The arms race as iterated Prisoner’s Dilemma — a Cold War analysis

real-world-data-applications
arms-race
prisoners-dilemma
cold-war
Model the US-Soviet nuclear arms race as an iterated Prisoner’s Dilemma in R, simulate strategy profiles including MAD, compare with stylised historical spending patterns, and connect to the folk theorem.
Author

Raban Heller

Published

May 8, 2026

Modified

May 8, 2026

Keywords

arms race, Cold War, iterated Prisoner’s Dilemma, mutually assured destruction, nuclear weapons, folk theorem, tit-for-tat

Introduction & motivation

The nuclear arms race between the United States and the Soviet Union, spanning from the end of World War II in 1945 to the dissolution of the Soviet Union in 1991, represents one of the most consequential strategic interactions in human history. At its peak, the two superpowers possessed over 60,000 nuclear warheads combined – enough to destroy human civilisation many times over. Both sides recognised that this mutual buildup was enormously costly and dangerous, yet neither could unilaterally disarm without exposing itself to catastrophic vulnerability. This is precisely the structure of the Prisoner’s Dilemma: mutual cooperation (disarmament) is collectively optimal, mutual defection (arming) is collectively inferior, but each side has an individual incentive to arm regardless of what the other does.
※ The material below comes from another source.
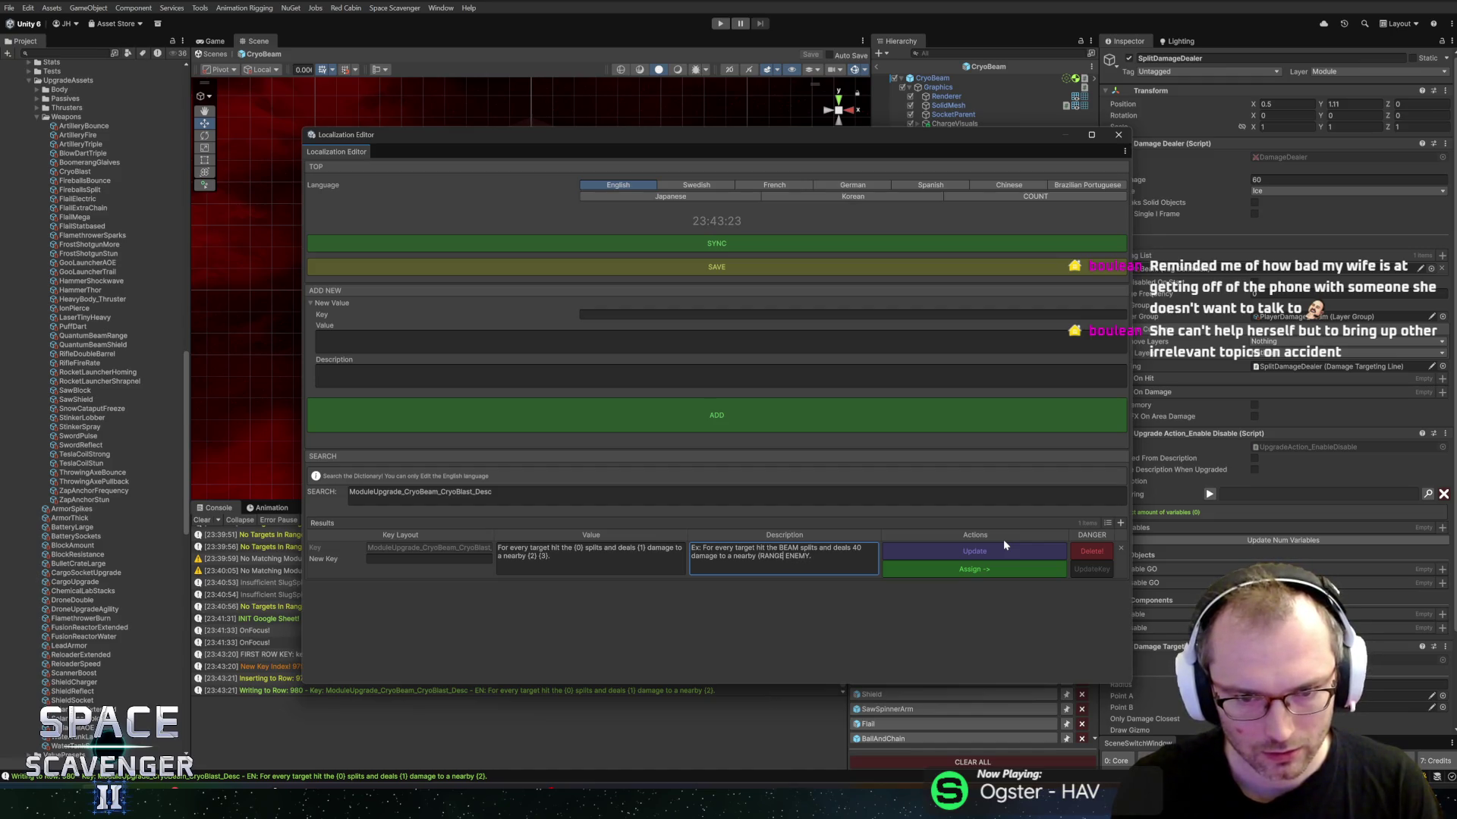
type(")")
The Cold War arms race is not merely a historical curiosity – it is a canonical case study for understanding how repeated strategic interaction can sustain cooperation (or fail to do so) and how the structure of payoffs shapes long-run outcomes. The early phase (1945-1962) saw rapid escalation as both sides built nuclear arsenals and delivery systems. The Cuban Missile Crisis of 1962 brought the world to the brink of nuclear war and fundamentally altered the strategic calculus by making the consequences of defection catastrophically clear. The subsequent period saw the emergence of mutually assured destruction (MAD) as an explicit strategic doctrine: both sides maintained second-strike capability, ensuring that any nuclear first strike would be met with devastating retaliation. MAD effectively changed the payoff structure from a standard Prisoner’s Dilemma to a game where mutual defection (nuclear war) yields the worst possible outcome for both players, potentially making cooperation self-enforcing.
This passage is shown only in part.